Chef-proprietor Kim grew up only five minutes’ walk away from his restaurant, which he opened because he missed having food options in Gyeongju during his youth and he wanted to introduce international cuisine to his fellow citizens. After graduating from Gyeongju University with a degree in culinary arts, Chef Kim attended the London Cordon Bleu in 2005-06. He chose to study there because he did not want to spend time learning French and the London branch has the same curriculum as its storied school in Paris. He then spent a number of years at French restaurants in France before returning to his hometown.
Kim admits that he does not yet get many customers, so business has been on the paltry side. Koreans, he complains, think French food is expensive and difficult to eat; many of his diners have to ask him how to eat certain dishes. Thus, he declares it is a very, very hard thing to get business going. There are many wealthy people living around Gyeongju, he points out, but he cannot get them interested in other countries’ food because they do not want to spend money on a different culture; they prefer expensive Korean food like steamed monkfish. Therefore, Kim feels he must persuade influential people to try French food so that others will follow.
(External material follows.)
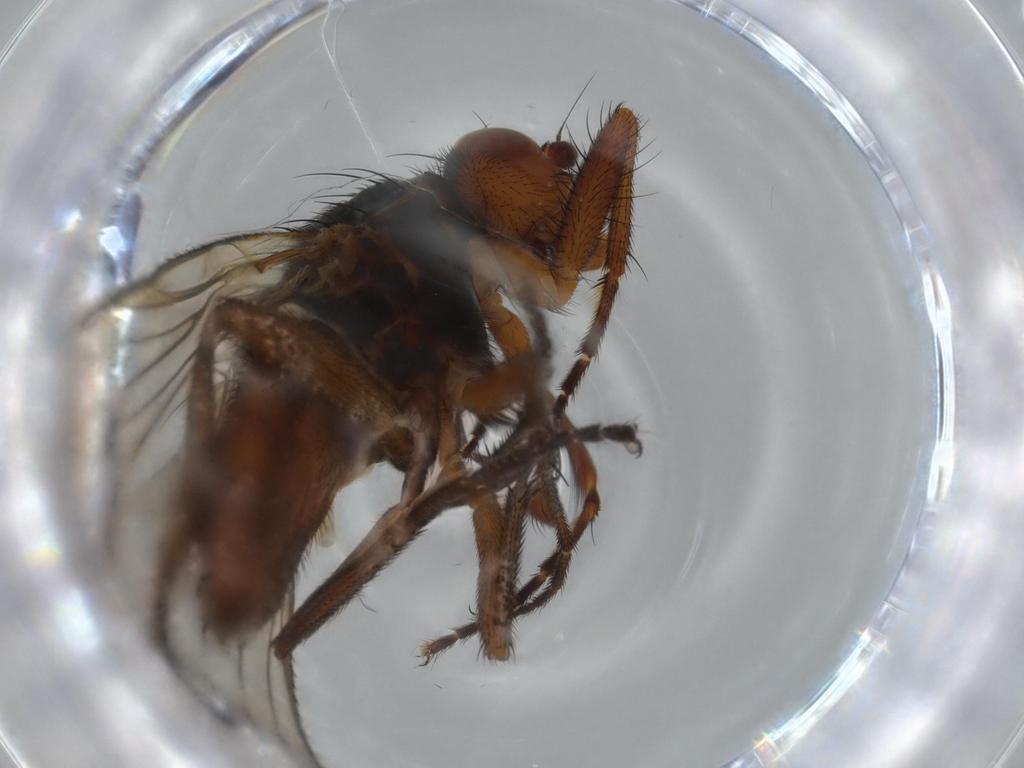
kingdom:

Most people associate French restaurants with elaborate décor and swanky ambiances, but 11 Chesterfield Way banishes this stereotype: its glass front lets in natural light on bare walls and plain tables and chairs laid out across a cozy dining area. Cocktail lounge music plays and there are yellow circular place mats on the tables.
Since Kim does all the cooking and serving himself, there is one set menu for both lunch and dinner, which is changed every month. I was there on a Saturday in December, and he was serving potato soup with corn puree, homemade pork terrine with an apple-onion salad, haddock wrapped in iceberg lettuce in reduced jus with bean sprouts, beef wellington for the main course and chocolate fondant imported from Belgium for dessert. After that comes coffee, served with a tiny brownie, madeleine and meringue. All this costs only 45,000 won, and is well worth it, especially the haddock, which is prepared with just the right amount of salt and whose reduced jus is extra flavorful. The Belgian fondant comes with a scoop of homemade vanilla ice cream, and both are definitely the real thing.
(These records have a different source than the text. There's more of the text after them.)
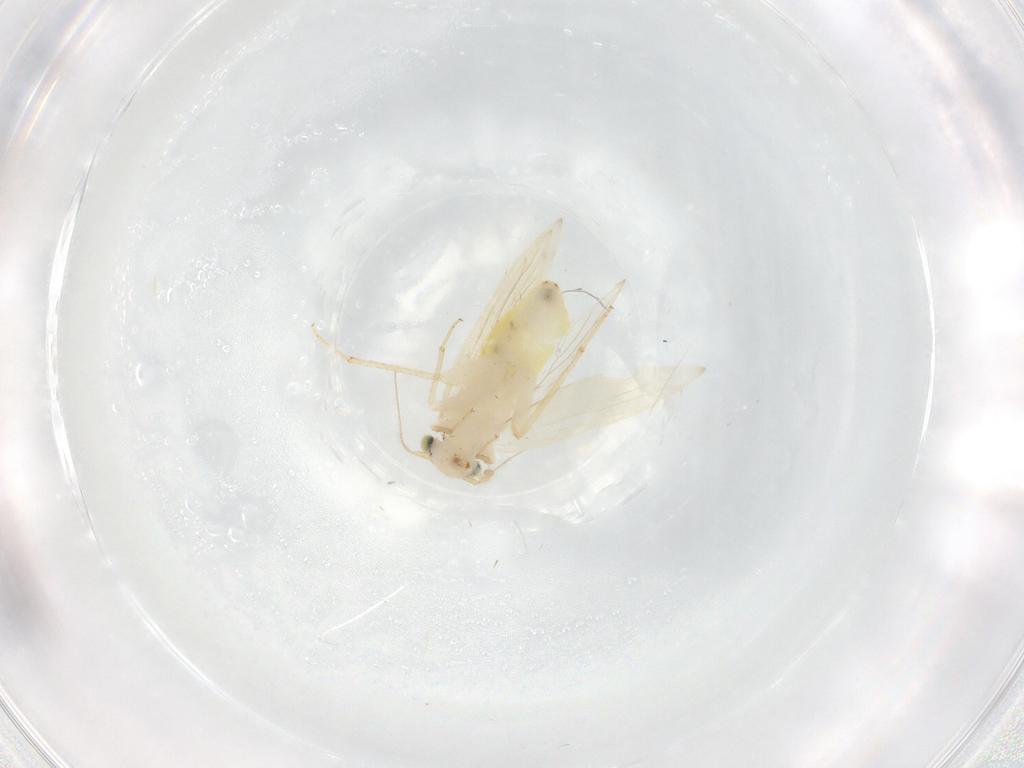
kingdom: Animalia
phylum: Arthropoda
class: Insecta
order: Psocodea
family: Lepidopsocidae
Since 11 Chesterfield Way is a one-man show, it opens only for reservations, and Kim asks that prospective diners call him well in advance so that he can buy and prepare ingredients. He is also busy growing many of his own herbs and vegetables in spring and summer, which he uses to create special menus. However, he normally closes for two to four weeks in summer and winter, since business drops off then.
Kim Jeong-hwan can be reached at 010-3628-7045 or firstname.lastname@example.org. The restaurant address is 620-495 Seonggeon-dong in Gyeongju. The pedestrian lane where it lies is called Dongdae-ro 18 beon-gil, which is less than 100 meters east of the Dongguk University Bridge and has a Dream Depot and Woodstock Bar on either side of its entrance. You can see the sign for Grazie Italian restaurant at the end. 11 Chesterfield Way is 25 paces up on the right. Bon appétit!